The polyorganosiloxane fine particles obtained by the method of the present invention are suitable as spacers for liquid crystal display devices and standard particles.

Claims (6)

Formula (I)
R ¹ nSi (OR ² ) _4-n (I)
(In the formula, R ¹ is a non-hydrolyzable group having 1 to 20 carbon atoms, a (meth) acryloyloxy group or an epoxy group having 1 to 20 carbon atoms, or 2 to 20 carbon atoms).

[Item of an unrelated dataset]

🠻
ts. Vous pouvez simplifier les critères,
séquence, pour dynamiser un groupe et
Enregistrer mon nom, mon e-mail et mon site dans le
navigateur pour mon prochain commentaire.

An alkenyl group, an aryl group having 6 to 20 carbon atoms or an aralkyl group having 7 to 20 carbon atoms, R ² is an alkyl group having 1 to 6 carbon atoms, n is an integer of 1 to 3, and there are a plurality of R ¹ each R ¹ may be different from one another identical, if OR ² there are a plurality, each OR ² may be different even identical to each other.)

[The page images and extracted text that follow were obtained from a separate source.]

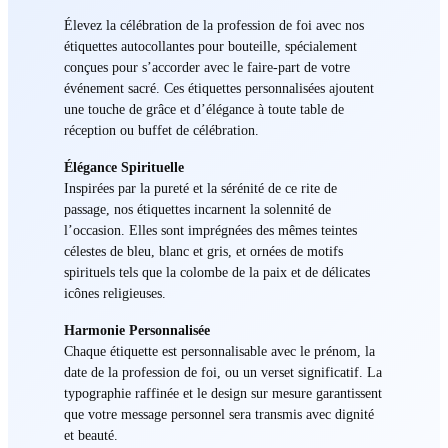
Élevez la célébration de la profession de foi avec nos
étiquettes autocollantes pour bouteille, spécialement
conçues pour s’accorder avec le faire-part de votre
événement sacré. Ces étiquettes personnalisées ajoutent
une touche de grâce et d’élégance à toute table de
réception ou buffet de célébration.
Élégance Spirituelle
Inspirées par la pureté et la sérénité de ce rite de
passage, nos étiquettes incarnent la solennité de
l’occasion. Elles sont imprégnées des mêmes teintes
célestes de bleu, blanc et gris, et ornées de motifs
spirituels tels que la colombe de la paix et de délicates
icônes religieuses.
Harmonie Personnalisée
Chaque étiquette est personnalisable avec le prénom, la
date de la profession de foi, ou un verset significatif. La
typographie raffinée et le design sur mesure garantissent
que votre message personnel sera transmis avec dignité
et beauté.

In producing polyorganosiloxane fine particles by hydrolyzing and condensing a silicon compound represented by
(A) The pH of the reaction solution at the start of the reaction is adjusted to 9.7 to 11.7, and the amount of silicon compound is set and added so that the pH is reduced by 0.7 to 1.5. And a seed particle liquid preparation step in which seed particles are generated in a pH range of 8.2 to 11.0 at the end of the reaction, and the reaction liquid is diluted to become seed particle liquids, and (B) A seed particle growth step in which the seed particle solution obtained in the step (A) is added with the silicon compound represented by the general formula (I) to grow seed particles one or more times;
A process for producing polyorganosiloxane fine particles, characterized in that The method according to claim 1, wherein the growth reaction of the seed particles in the step (B) is started after adjusting the pH in the range of 8.0 to 10.8. (A) In the step, in forming the seed particles, A method according to claim 1 or 2 is added a nonionic surfactant. The method according to claim 3 , wherein the nonionic surfactant has an HLB value (hydrophilic / lipophilic balance value) of 8 to 20. The method according to any one of claims 1 to 4 , wherein the silicon compound represented by the general formula (I) is methyltrimethoxysilane and / or vinyltrimethoxysilane. The process according to any one of claims 1 to 5, hydrolysis, the obtained particles after the condensation be sintered.